*What the task asks*.
Rewrite the records from the line containing "True or false: T1_A11" through the end of the records, replacing "slices" with "wedges" and changing nothing else. Omit the pictures.

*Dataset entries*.

Segment Open

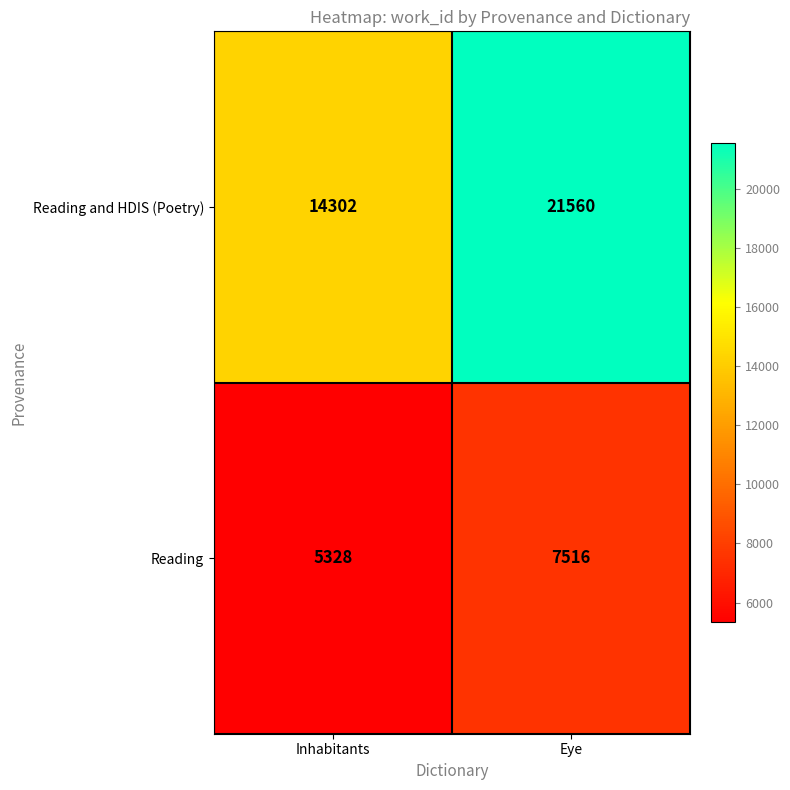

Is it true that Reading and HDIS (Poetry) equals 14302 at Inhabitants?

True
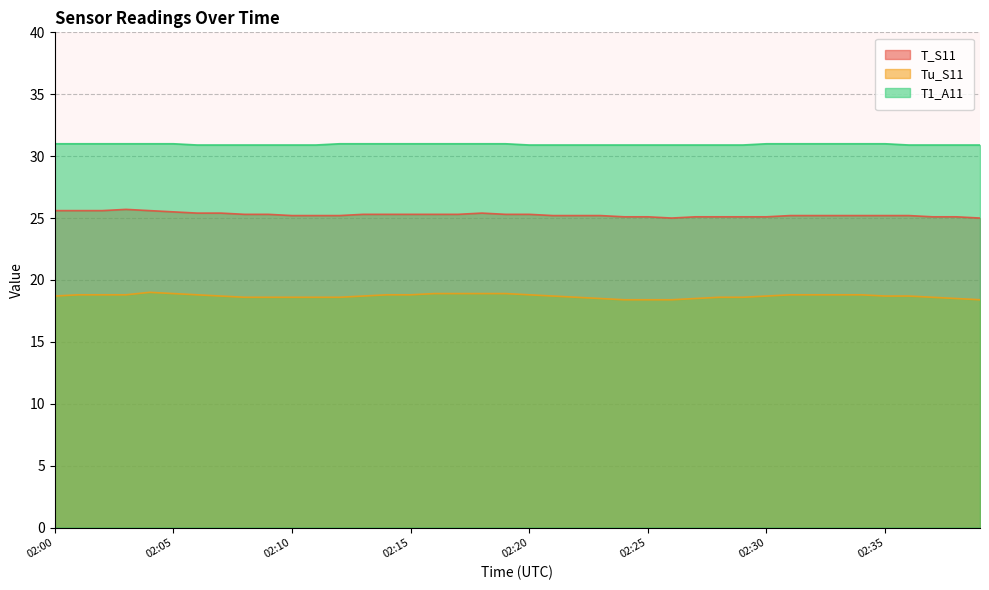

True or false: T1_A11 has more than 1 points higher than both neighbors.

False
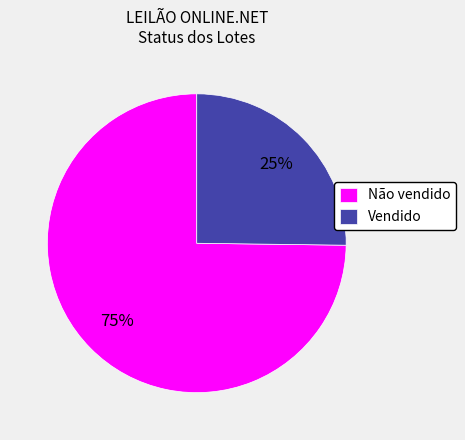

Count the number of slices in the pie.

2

Segment Closed

*Task response*.
True or false: T1_A11 has more than 1 points higher than both neighbors.

False

Count the number of wedges in the pie.

2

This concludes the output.